Французский сезон Катеньки Арсаньевой | страница 63
— Что может быть интереснее, — с жаром утверждал он, — чем проследить интеллектуальный поединок преступника и полицейского. Особенно если преступник и полицейский — личности неординарные. Как бы я хотел написать о человеке, совершившем гениальное преступление.
— А такое возможно? — спросила я.
— Разумеется.
— У нас принято думать, что гений и злодейство — вещи несовместные.
— Как? — Дюма на мгновенье задумался. — Возможно. Но это же и есть тема. Гений совершает злодейство и… перестает быть гением. Это его расплата за преступление.
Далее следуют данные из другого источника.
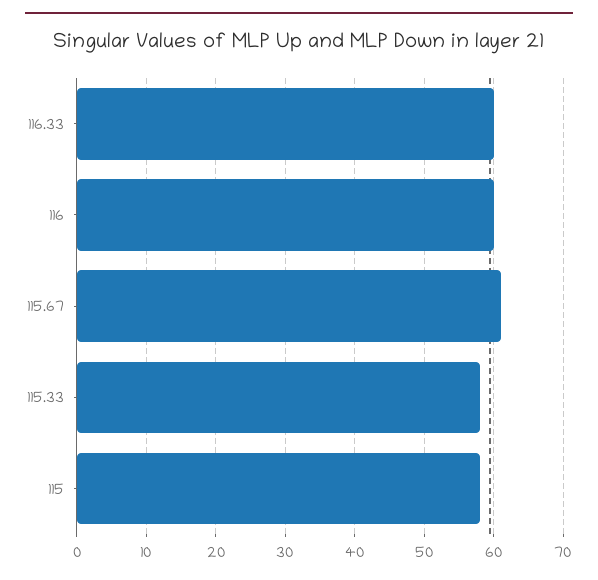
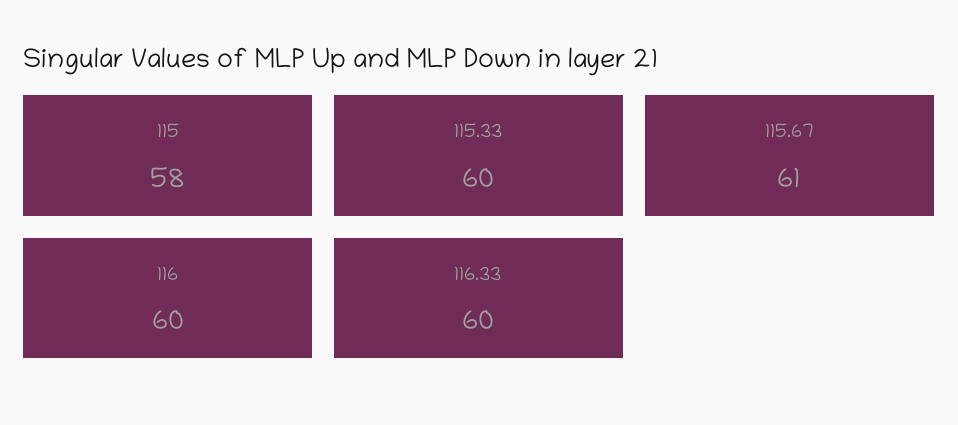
  {
    "116.33": 60,
    "116": 60,
    "115.67": 61,
-   "115.33": 58,
+   "115.33": 60,
    "115": 58
  }

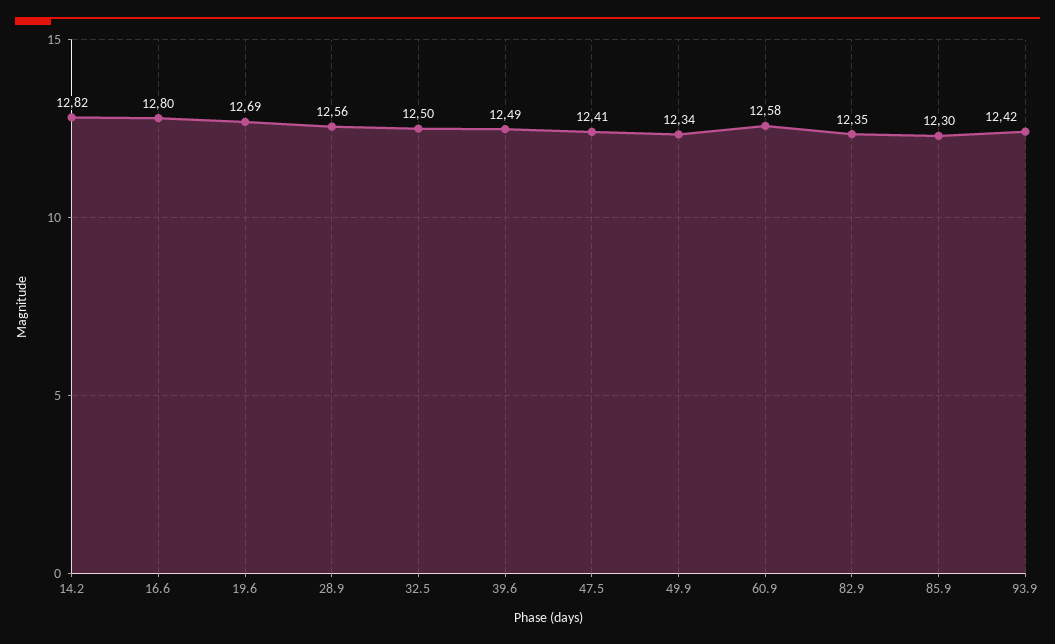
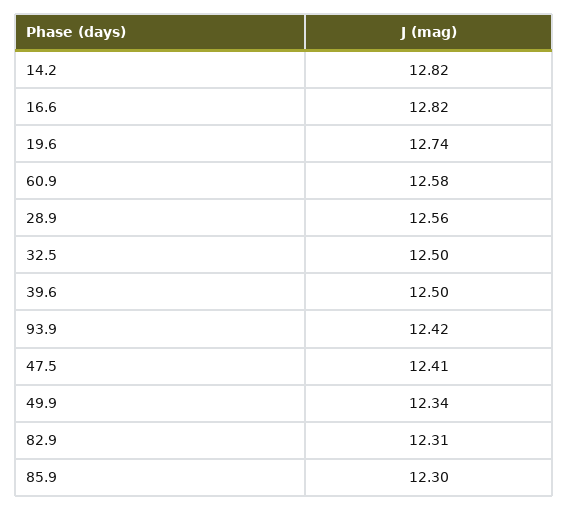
  {
    "14.2": 12.82,
-   "16.6": 12.8,
+   "16.6": 12.82,
-   "19.6": 12.69,
+   "19.6": 12.74,
    "28.9": 12.56,
    "32.5": 12.5,
-   "39.6": 12.49,
+   "39.6": 12.5,
    "47.5": 12.41,
    "49.9": 12.34,
    "60.9": 12.58,
-   "82.9": 12.35,
+   "82.9": 12.31,
    "85.9": 12.3,
    "93.9": 12.42
  }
Или наоборот…
Некоторое время он сидел со взглядом, устремленным то ли в будущее, то ли в бесконечность собственного внутреннего мира, после чего воскликнул с тем самым видом, с которым древние восклицали «эврика!»:
— А лучше написать целый цикл романов о гениальном сыщике. Он как орешки щелкает самые замысловатые преступления. А читатель, затаив дыхание, следит за ходом его гениальной мысли.
С тем же жаром и энтузиазмом он говорил и на любые другие темы. Так при неосторожном упоминании гордости русского застолья — стерляжьей ухи, разразился громами и молниями:
— Я осмелюсь низвергнуть с пьедестала всеобщего кумира. Культ стерляди — не здоровая религия, а фетишизм.
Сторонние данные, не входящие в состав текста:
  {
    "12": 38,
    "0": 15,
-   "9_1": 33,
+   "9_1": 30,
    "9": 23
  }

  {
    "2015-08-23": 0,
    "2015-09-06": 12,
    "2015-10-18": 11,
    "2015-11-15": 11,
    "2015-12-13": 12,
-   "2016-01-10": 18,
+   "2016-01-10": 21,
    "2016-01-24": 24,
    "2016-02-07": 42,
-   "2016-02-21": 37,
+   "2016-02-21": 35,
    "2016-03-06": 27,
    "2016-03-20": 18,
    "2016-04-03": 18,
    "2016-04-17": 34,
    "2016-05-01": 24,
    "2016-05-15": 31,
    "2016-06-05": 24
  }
Мясо ее — желтое, мягкое и безвкусное, которое сдабривают пресными приправами, якобы для того чтобы сохранить его первоначальный вкус; в действительности же причина кроется в том, что русские повара, принадлежащие к породе людей, обделенных воображением и, что хуже, лишенными органами вкуса, еще не сумели изобрести соус для стерляди.
И это при том, что, произнося это, за обе щеки уписывал пироги с визигой. С большим аппетитом.
Досталось от него в тот вечер и французским кулинарам:
— Дело в том, — объяснял он уже через несколько минут, — что наши повара страдают изъяном, совершенно противоположным тому, который присущ русским поварам; они обладают чересчур развитым органом вкуса, благодаря чему оказываются в плену собственных пристрастий — вещь для повара пагубная.
Повар, отдающий чему-то предпочтение, — гремел он на весь дом, — готовит для вас блюда, которые любит он, а не те, что любите вы. Поэтому, если вы заказываете то, что по вкусу именно вам, а не ему, он говорит про себя с ожесточением, которое развивается у слуг к хозяевам вследствие постоянной от них зависимости: «А-а-а, значит, ты любишь вот это? Ну что же, я приготовлю тебе твое любимое блюдо!»
Лицо его при этих словах приобрело чудовищное выражение, а голос стал хриплым и надсадным, словно он изображал величайшего преступника всех времен и народов.